-------- Source records
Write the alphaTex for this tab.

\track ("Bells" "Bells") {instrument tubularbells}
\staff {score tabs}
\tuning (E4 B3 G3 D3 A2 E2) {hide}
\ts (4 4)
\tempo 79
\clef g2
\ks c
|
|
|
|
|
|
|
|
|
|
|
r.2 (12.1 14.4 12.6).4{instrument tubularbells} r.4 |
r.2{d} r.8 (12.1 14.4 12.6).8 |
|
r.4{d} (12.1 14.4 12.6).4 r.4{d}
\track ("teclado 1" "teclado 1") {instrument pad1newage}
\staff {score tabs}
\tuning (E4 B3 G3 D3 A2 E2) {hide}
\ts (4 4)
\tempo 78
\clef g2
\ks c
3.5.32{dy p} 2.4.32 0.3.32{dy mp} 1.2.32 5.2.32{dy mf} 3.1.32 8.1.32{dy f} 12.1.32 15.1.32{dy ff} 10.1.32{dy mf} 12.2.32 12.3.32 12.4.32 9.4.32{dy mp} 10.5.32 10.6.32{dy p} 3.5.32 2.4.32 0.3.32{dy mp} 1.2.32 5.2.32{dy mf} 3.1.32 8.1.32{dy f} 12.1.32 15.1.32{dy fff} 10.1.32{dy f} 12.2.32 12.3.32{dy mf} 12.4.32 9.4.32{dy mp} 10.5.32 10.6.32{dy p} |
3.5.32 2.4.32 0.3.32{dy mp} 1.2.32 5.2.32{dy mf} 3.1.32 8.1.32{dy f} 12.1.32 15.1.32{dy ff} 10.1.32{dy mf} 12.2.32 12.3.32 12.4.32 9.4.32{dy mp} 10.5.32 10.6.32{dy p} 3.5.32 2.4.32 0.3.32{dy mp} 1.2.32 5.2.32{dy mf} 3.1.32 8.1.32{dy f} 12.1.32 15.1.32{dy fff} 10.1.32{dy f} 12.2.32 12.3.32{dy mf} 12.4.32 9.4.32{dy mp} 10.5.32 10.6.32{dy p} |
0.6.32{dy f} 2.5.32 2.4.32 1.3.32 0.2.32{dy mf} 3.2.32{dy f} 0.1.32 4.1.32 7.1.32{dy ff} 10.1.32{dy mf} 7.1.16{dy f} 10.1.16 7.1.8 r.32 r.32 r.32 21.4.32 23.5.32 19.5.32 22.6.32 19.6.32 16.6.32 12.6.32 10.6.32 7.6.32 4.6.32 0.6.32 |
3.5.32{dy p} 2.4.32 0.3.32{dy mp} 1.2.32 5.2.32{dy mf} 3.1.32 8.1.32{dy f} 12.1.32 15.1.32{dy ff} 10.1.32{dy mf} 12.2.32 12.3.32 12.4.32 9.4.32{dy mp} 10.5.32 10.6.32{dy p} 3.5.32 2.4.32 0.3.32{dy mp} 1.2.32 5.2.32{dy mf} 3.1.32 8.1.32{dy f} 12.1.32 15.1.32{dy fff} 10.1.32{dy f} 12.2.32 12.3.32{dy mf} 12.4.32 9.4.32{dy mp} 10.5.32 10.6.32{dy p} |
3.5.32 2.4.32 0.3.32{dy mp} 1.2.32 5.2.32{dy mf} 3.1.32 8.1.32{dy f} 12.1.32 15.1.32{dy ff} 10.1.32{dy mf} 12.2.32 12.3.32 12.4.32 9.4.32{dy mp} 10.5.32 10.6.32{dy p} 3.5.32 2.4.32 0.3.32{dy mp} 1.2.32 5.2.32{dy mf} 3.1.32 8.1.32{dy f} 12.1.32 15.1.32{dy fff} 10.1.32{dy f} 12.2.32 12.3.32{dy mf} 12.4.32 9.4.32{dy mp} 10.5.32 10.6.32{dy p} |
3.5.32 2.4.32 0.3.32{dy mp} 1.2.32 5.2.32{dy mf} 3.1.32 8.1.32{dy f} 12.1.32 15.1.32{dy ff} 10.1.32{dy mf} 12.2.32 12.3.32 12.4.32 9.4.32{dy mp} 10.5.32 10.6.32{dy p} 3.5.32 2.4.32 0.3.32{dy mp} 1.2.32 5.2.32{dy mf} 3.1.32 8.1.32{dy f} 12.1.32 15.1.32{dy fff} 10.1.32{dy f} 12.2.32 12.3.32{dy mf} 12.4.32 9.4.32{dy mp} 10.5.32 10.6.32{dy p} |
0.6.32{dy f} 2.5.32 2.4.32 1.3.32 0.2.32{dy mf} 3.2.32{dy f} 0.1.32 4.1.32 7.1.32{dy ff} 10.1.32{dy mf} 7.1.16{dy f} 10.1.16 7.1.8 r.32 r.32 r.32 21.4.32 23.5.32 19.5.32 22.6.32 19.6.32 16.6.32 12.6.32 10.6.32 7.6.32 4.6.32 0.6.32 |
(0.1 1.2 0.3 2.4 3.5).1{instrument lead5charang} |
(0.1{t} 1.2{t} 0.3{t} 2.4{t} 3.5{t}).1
----------------
Copy each line in the rows above that contains the string "track", treating uppercase and lowercase letters as different.

\track ("Bells" "Bells") {instrument tubularbells}
\track ("teclado 1" "teclado 1") {instrument pad1newage}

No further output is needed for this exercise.